▽
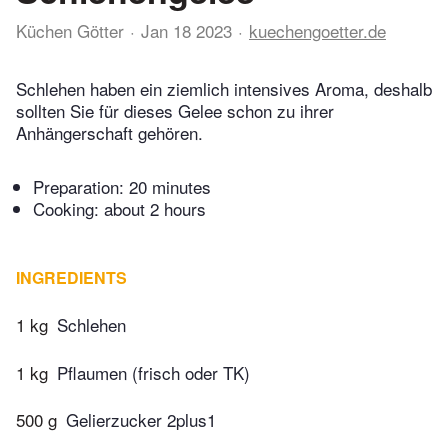
Küchen Götter
Jan 18 2023
kuechengoetter.de
Schlehen haben ein ziemlich intensives Aroma, deshalb
sollten Sie für dieses Gelee schon zu ihrer
Anhängerschaft gehören.
Preparation:
20 minutes
Cooking:
about 2 hours
INGREDIENTS
1 kg
Schlehen
1 kg
Pflaumen (frisch oder TK)
500 g
Gelierzucker 2plus1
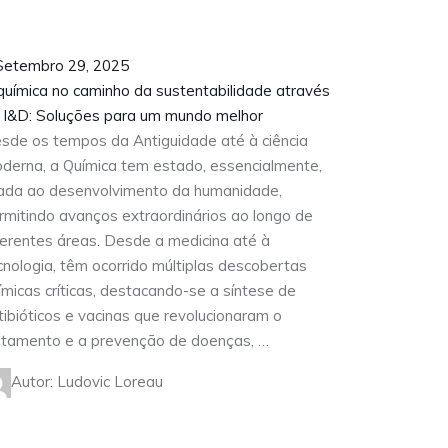
etembro 29, 2025
química no caminho da sustentabilidade através
 I&D: Soluções para um mundo melhor
sde os tempos da Antiguidade até à ciência
derna, a Química tem estado, essencialmente,
gada ao desenvolvimento da humanidade,
rmitindo avanços extraordinários ao longo de
ferentes áreas. Desde a medicina até à
cnologia, têm ocorrido múltiplas descobertas
ímicas críticas, destacando-se a síntese de
tibióticos e vacinas que revolucionaram o
atamento e a prevenção de doenças, …
Autor: Ludovic Loreau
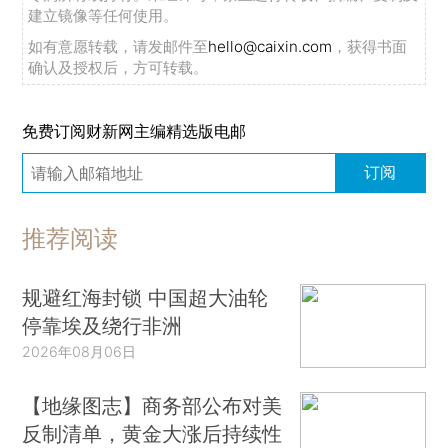
建立镜像等任何使用。
如有意愿转载，请发邮件至
hello@caixin.com
，获得书面
确认及授权后，方可转载。
免费订阅财新网主编精选版电邮
订阅
推荐阅读
规避红海封锁 中国超大油轮
停靠埃及绕行非洲
2026年08月06日
【地缘图志】商务部公布对美
反制清单，黄金大涨后持续性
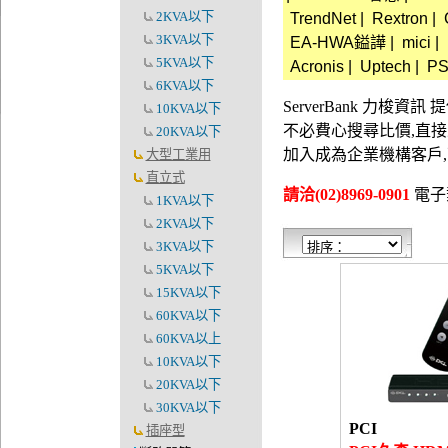
2KVA以下
TrendNet
|
Rextron
|
3KVA以下
EA-HWA鎰譁
|
mici
|
5KVA以下
Acronis
|
Uptech
|
P
6KVA以下
ServerBank 力梭
10KVA以下
不必費心搜尋比價,直
20KVA以下
加入成為企業機構客戶
大型工業用
直立式
請洽(02)8969-0901
電子郵件
1KVA以下
2KVA以下
3KVA以下
5KVA以下
15KVA以下
60KVA以下
60KVA以上
10KVA以下
20KVA以下
30KVA以下
PCI
插座型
△
Convert the records, from their start through the line that contains "Gelierzucker 2plus1", into a Markdown table with the columns Row and Text. Number each line, skip blank lines, and leave the pictures out.

Written answer
| Row | Text |
|---|---|
| 1 | Küchen Götter |
| 2 | Jan 18 2023 |
| 3 | kuechengoetter.de |
| 4 | Schlehen haben ein ziemlich intensives Aroma, deshalb |
| 5 | sollten Sie für dieses Gelee schon zu ihrer |
| 6 | Anhängerschaft gehören. |
| 7 | Preparation: |
| 8 | 20 minutes |
| 9 | Cooking: |
| 10 | about 2 hours |
| 11 | INGREDIENTS |
| 12 | 1 kg |
| 13 | Schlehen |
| 14 | 1 kg |
| 15 | Pflaumen (frisch oder TK) |
| 16 | 500 g |
| 17 | Gelierzucker 2plus1 |